## Raw data
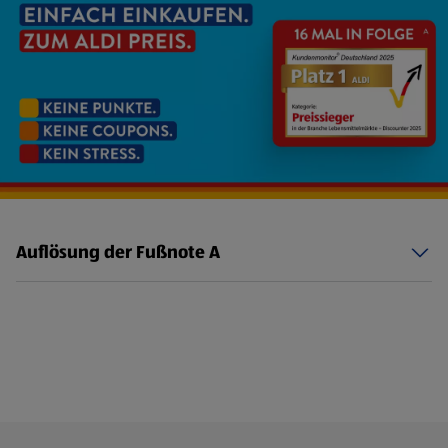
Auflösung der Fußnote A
* * *
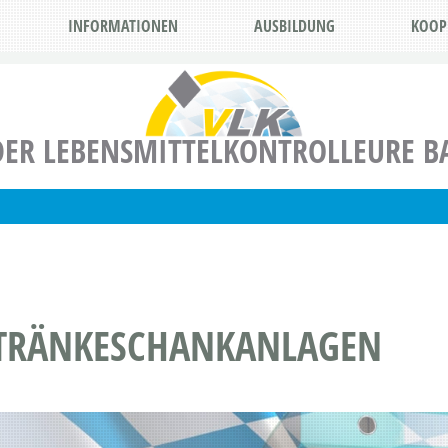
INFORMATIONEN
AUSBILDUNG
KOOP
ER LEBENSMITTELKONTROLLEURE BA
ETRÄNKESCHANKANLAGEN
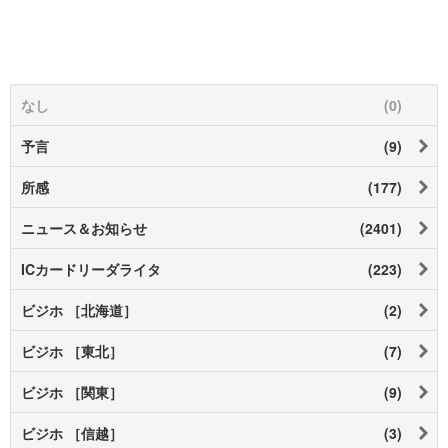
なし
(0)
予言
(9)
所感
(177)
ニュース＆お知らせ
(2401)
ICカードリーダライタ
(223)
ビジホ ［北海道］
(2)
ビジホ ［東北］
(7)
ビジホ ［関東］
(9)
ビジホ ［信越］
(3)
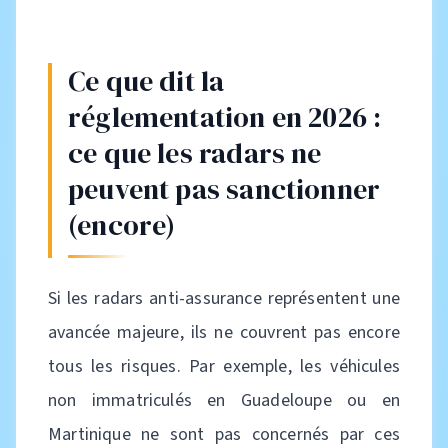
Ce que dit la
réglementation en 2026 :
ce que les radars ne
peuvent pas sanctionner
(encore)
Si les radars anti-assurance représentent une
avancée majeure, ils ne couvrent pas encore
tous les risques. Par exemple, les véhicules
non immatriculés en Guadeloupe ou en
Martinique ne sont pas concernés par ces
---
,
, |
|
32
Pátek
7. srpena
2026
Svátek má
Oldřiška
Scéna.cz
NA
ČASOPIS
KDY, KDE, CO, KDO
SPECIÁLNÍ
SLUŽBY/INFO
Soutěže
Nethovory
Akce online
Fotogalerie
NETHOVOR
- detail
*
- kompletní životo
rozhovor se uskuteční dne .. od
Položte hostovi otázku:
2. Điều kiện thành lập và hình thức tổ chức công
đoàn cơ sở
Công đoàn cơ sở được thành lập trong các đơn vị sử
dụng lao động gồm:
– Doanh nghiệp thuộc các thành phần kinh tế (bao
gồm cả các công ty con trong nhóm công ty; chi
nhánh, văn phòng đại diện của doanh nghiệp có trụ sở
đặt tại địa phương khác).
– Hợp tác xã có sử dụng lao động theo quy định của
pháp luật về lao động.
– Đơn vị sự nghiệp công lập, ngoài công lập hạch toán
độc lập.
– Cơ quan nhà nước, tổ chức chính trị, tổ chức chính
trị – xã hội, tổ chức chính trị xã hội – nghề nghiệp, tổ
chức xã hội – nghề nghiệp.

## Problem details
Keep both end lines and retype everything in the records above from the line containing "2. Điều kiện" through the line containing "chức xã hội – nghề nghiệp.", exactly, with nothing else.

## Completed exercise
2. Điều kiện thành lập và hình thức tổ chức công
đoàn cơ sở
Công đoàn cơ sở được thành lập trong các đơn vị sử
dụng lao động gồm:
– Doanh nghiệp thuộc các thành phần kinh tế (bao
gồm cả các công ty con trong nhóm công ty; chi
nhánh, văn phòng đại diện của doanh nghiệp có trụ sở
đặt tại địa phương khác).
– Hợp tác xã có sử dụng lao động theo quy định của
pháp luật về lao động.
– Đơn vị sự nghiệp công lập, ngoài công lập hạch toán
độc lập.
– Cơ quan nhà nước, tổ chức chính trị, tổ chức chính
trị – xã hội, tổ chức chính trị xã hội – nghề nghiệp, tổ
chức xã hội – nghề nghiệp.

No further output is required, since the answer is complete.